Namun, tidak bisa dipungkiri, tidak sedikit lelaki yang bukan rijal (Ksatria)! Ia lebih lembek dari tahu, dan lebih lunak dari keong siput. Ini menjadi berita duka cita bagi kaum laki-laki. Juga tidak dipungkiri,,tidak sedikit wanita kuat bermental baja dan bernyali singa. Merekalah mujahidah yang di tangannya lahir singa-singa da’wah dan jihad seperti Kamaluddin as Sananiry, Marwan Hadid, Said Hawwa, ‘Imad ‘Aqil, Muhammad Fathi Farhat, ‘Abdullah ‘Azzam, dan lain-lain. Merugilah para ibu yang tidak mampu membentuk pribadi-pribadi seperti mereka. Walau Anda bukan pemimpin, tetapi di tangan Andalah lahirnya para pemimpin dan pahlawan.

3⃣ Selalu Berdzikir kepada Allah ﷻ

Rijalud Da’wah, sesibuk apapun, tidak akan lepas darinya dzikir kepada Allah, baik lisan atau hati, baik sendiri atau keramaian, baik lengang atau sibuk.
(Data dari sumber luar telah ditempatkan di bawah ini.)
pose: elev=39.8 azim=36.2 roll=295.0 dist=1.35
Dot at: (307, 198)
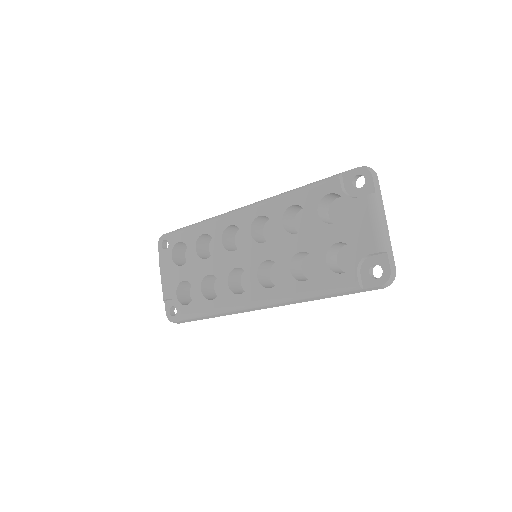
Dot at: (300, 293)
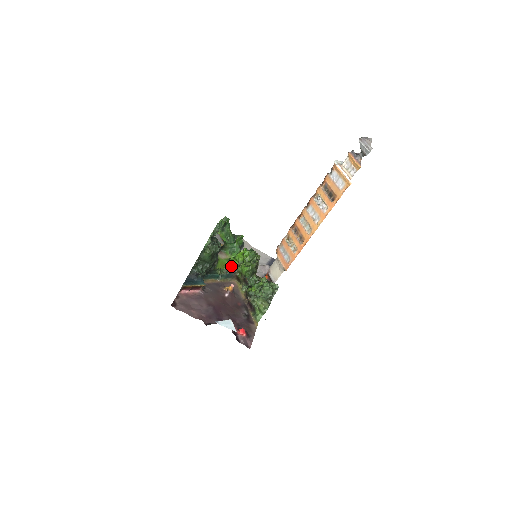
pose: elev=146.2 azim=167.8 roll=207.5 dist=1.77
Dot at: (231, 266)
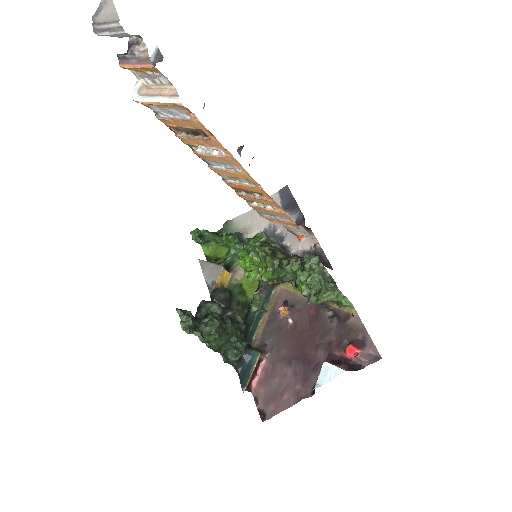
Dot at: occluded
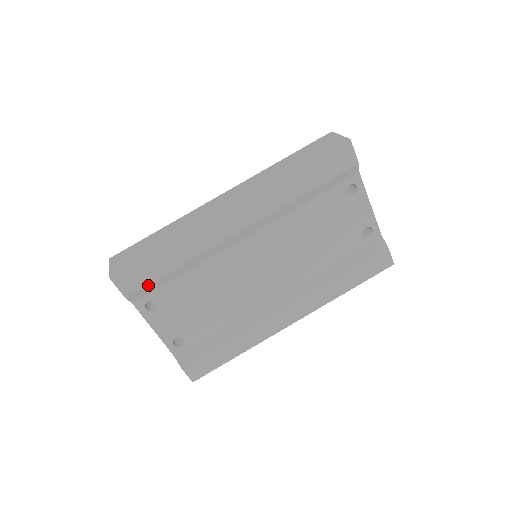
Berzikir kepada Allah ﷻ merupakan manifestasi dari mahabbatullah, sebab katsratudz dzikri (banyak mengingat) merupakan salah satu ‘alamat (tanda) jatuh cinta kepada Allah ﷻ. Lebih dari itu, karena rijalud da’wah mengerti betapa dahsyatnya hari pembalasan itu.

Allah ﷻ berfirman dalam surat An Nur (24) ayat 37:

رِجَالٌ لَا تُلْهِيهِمْ تِجَارَةٌ وَلَا بَيْعٌ عَنْ ذِكْرِ اللَّهِ وَإِقَامِ الصَّلَاةِ وَإِيتَاءِ الزَّكَاةِ يَخَافُونَ يَوْمًا تَتَقَلَّبُ فِيهِ الْقُلُوبُ وَالْأَبْصَارُ

“Laki-laki yang tidak dilalaikan oleh perniagaan dan tidak (pula) oleh jual beli dari mengingati Allah, dan (dari) mendirikan sembahyang, dan (dari) membayarkan zakat. mereka takut kepada suatu hari yang (di hari itu) hati dan penglihatan menjadi goncang.”
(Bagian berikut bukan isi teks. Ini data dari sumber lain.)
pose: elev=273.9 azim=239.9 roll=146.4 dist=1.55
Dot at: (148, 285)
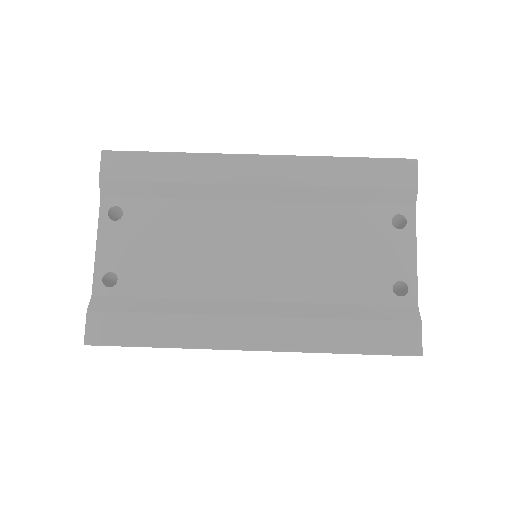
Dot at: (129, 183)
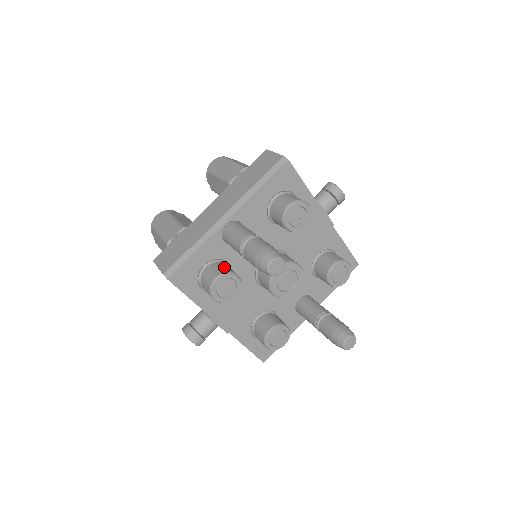
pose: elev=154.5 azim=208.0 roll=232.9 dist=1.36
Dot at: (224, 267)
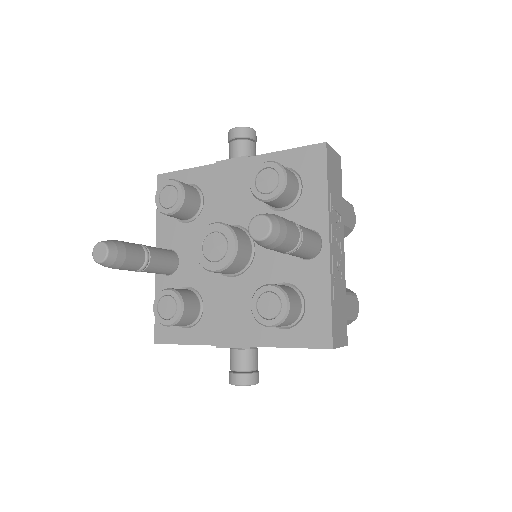
Dot at: occluded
Imam Asy Syaukani dalam Fathul Qadir-nya mengatakan: Inilah sifat rijal, kesibukkan mereka dalam perniagaan dan jual beli tidaklah melalaikan mereka dari mengingat Allah. Dikhususkannya perniagaan karena itu adalah kesibukkan yang paling besar bagi manusia. Ada pun perbedaan antara at tijaarah (perniagaan) dan al bai’(jul beli), adalah kalau at tijaarah aktifitas dagang bagi musafir, sedang al bai’ aktifitas dagang bagi yang mukim, sebagaimana yang dikatakan Imam al Waqidy.

Imam Hasan al Banna Rahimahullah berkata dalam sepuluh wasiatnya: Qum ilash shalah mataa sami’ta an nidaa’ mahma takunuzh zhuruf (dirikanlah shalat ketika engkau mendengar panggilannya, bagaimanapun keadaanmu).(Risalatut Ta’alim wal Usar, hal. 39. Darut Tauzi’ lith thiba’ah al Islamiyah, 1984)
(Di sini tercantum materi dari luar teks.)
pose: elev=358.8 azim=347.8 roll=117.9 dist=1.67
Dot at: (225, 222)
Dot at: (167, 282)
Responnya cepat terhadap hak ibadah seperti; tepat waktu, menjaga adab-adab dan rutinitasnya. Sehingga ia menjadi contoh bagi orang yang berinteraksi dengannya. Tanpa ia berda’wah secara lisan (lisanul maqal) pun, manusia sudah bisa merasakan ajakan kebaikan melalui perilakunya (lisanul haal).

4⃣ Memakmurkan Mesjid

Aktifitas Rijalud Da’wah selalu terpaut dengan mesjid, bukan semata-mata badannya, tetapi hati dan akhlaknya. Di mana ia berada, tidak pernah menanggalkan akhlak mesjid, yaitu taqwa.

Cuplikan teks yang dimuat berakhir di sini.